FALL ON ROCK — Protection Pulled Out

Colorado, Eldorado Canyon State Park, Redgarden Wall
Author: Andrew and Jordan. Climb Year: 2022. Publication Year: 2023.

image_1On April 2, “Andrew” (31) and “Jordan” (28) were climbing a link-up of several difficult routes, as training for an upcoming trip to Patagonia. Andrew fell while climbing the third pitch of the day.

Andrew wrote to ANAC, “I led the first pitch of The Wisdom (5.10d), and Jordan led the next pitch, which was the 12b crux of Scary Canary. I racked up for the third, a pitch called Rosy Toit (5.10b, PG-13) that would connect us with Plastic Jesus (5.11c, PG-13). The gear on Rosy Toit started out good. A few great cam placements led to a fixed pin. Twelve feet past the pin, I found a shallow number 2 Camalot placement in a pod. About eight feet beyond were two or three worthless-looking pins in poor quality, flaky rock. The route description states that after climbing up to a small roof, you traverse left on run-out face climbing.

“I decided not to clip the apparently worthless pin. Instead, I buried a red C3 behind a thin flake and extended it with a single-length runner. It was the best piece I could find. I was confident in the number 2 Camalot, so even if the red C3 pulled, I would take a clean fall onto a good piece. Feeling sound, I began traversing left. The footholds were undercut with hands above the shallow roof. Then I suddenly was in the air. Why I fell is unknown. It is possible that a foothold broke or my foot slipped.

“The red C3 held some of the force and then popped. I didn’t become alarmed until the number 2 Camalot ripped. It held some of the force, jerked me a little, and then pulled. I kept falling and hit a ledge at the same level as my belayer. The ledge shattered my right ankle, but was narrow enough to allow
me to continue to fall, rather than slamming my body and causing severe injury.

“After impacting the ledge, I fell past my belayer before I was caught by the fixed pin. I had fallen 40 feet total. I could feel my foot and ankle flopping around like a rubber chicken. My ankle was severely angulated, and my fibula had burst through my skin. Blood was splattered on the rock, running out of my leg. I let out a scream of rage with the realization that I would not be going to Patagonia anytime soon. I started crawl-climbing my way up to my belayer, while he yarded on the rope.

“After taking some pain medication from our first-aid kit, I yelled to climbers on the ground that I was bleeding and had broken my ankle. I told them to call 911 and confirm with us once they had gotten ahold of emergency services. I knew that if we fixed one end of our 70-meter rope to the anchor, we could rappel from the top of the second pitch directly to the ground on a single strand. The free end of our rope easily reached the ground. I chose to rappel with a Grigri so that, if I lost consciousness, the locking feature would prevent me from falling.

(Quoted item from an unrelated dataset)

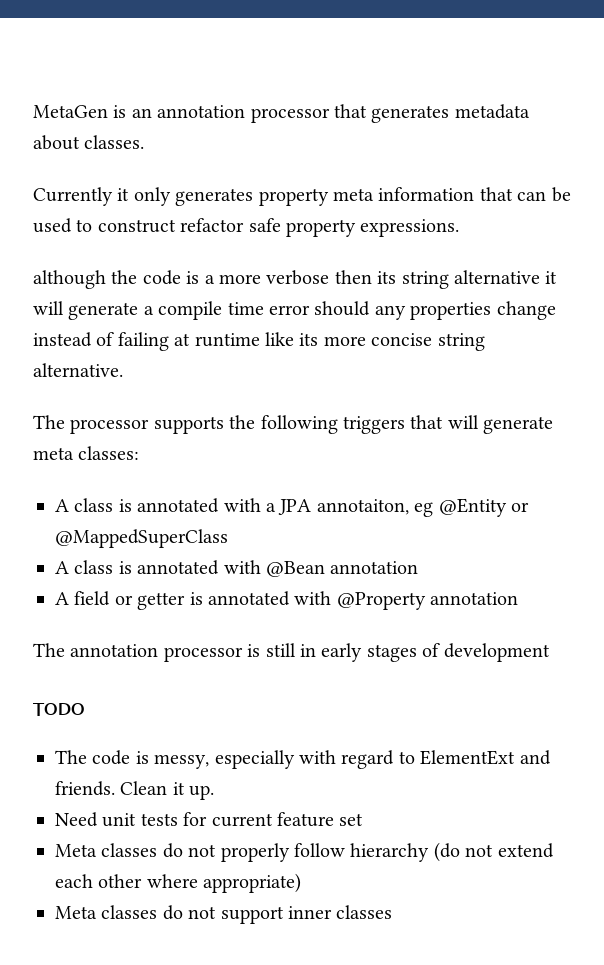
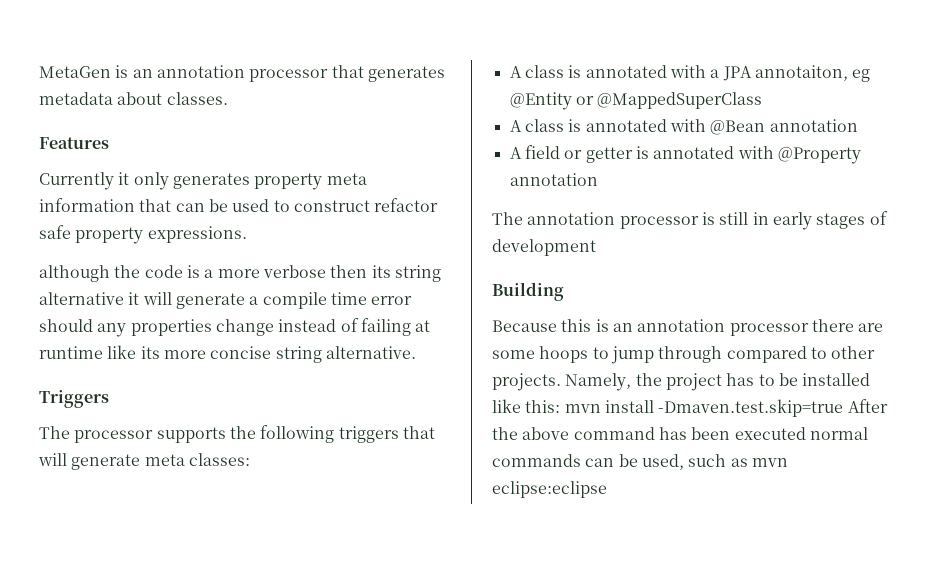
(145, 142) none -> [39,137,109,149] // Features
(123, 370) none -> [39,390,109,408] // Triggers
[33,703,85,716] [55,750,551,769] [55,781,215,800] [55,812,364,827] [55,842,554,862] [55,873,302,893] [55,905,393,924] TODO // The code is messy, especially with regard to ElementExt and friends. Clean it up. // Need unit tests for current feature set // Meta classes do not properly follow hierarchy (do not extend each other where appropriate) // Meta classes do not support inner classes -> [492,282,564,301] [492,319,884,336] [492,346,876,364] [492,373,871,391] [492,399,888,417] [492,427,868,440] [492,454,788,470] [492,481,607,498] Building // Because this is an annotation processor there are some hoops to jump through compared to other projects. Namely, the project has to be installed like this: mvn install -Dmaven.test.skip=true After the above command has been executed normal commands can be used, such as mvn eclipse:eclipse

I went down first because I was still bleeding and assumed the pain was only going to get worse as adrenaline wore off.

“A group of four climbers helped me onto flat ground and did what they could to get me in a comfortable position. Within an hour of the accident, EMS arrived, put me in a litter, and carried me to an ambulance. Twelve months later, I am unable to run or jump, but I continue to see progress as I regain strength and the pain I experience while walking or biking continues to reduce.”

ANALYSIS

Andrew wrote, “I think the accident was bad luck and tactical oversight. There were two mistakes that I made that might have prevented this accident. First, I should have clipped at least one of the questionable pins near the marginal red C3. When climbing and attempting to place protection in poor quality rock, one can find safety in numbers. Though my stance wasn’t good enough allow me to equalize, I could have clipped both pieces independently. Don’t skip clipping a piece. I wouldn’t have been any worse off if one of the pins had also pulled out, but I may have avoided injury if it had been clipped and held.

“Second, I should have extended the number 2 Camalot [with a sling or quickdraw]. There was a significant gouge in one of the cam lobes and a covering of fine rock powder. This indicates that as the rope went taut as I fell onto the red C3, the rope pulled the stem of the number 2 up and out, so it was no longer pointed in the direction of pull. This may have caused the cam to walk out slightly, and as it began to catch, the stem was pulled back downward. Since it was in a shallow pod, this may have caused it to walk and break free. A runner could have prevented that.” (Sources: Andrew and Jordan.)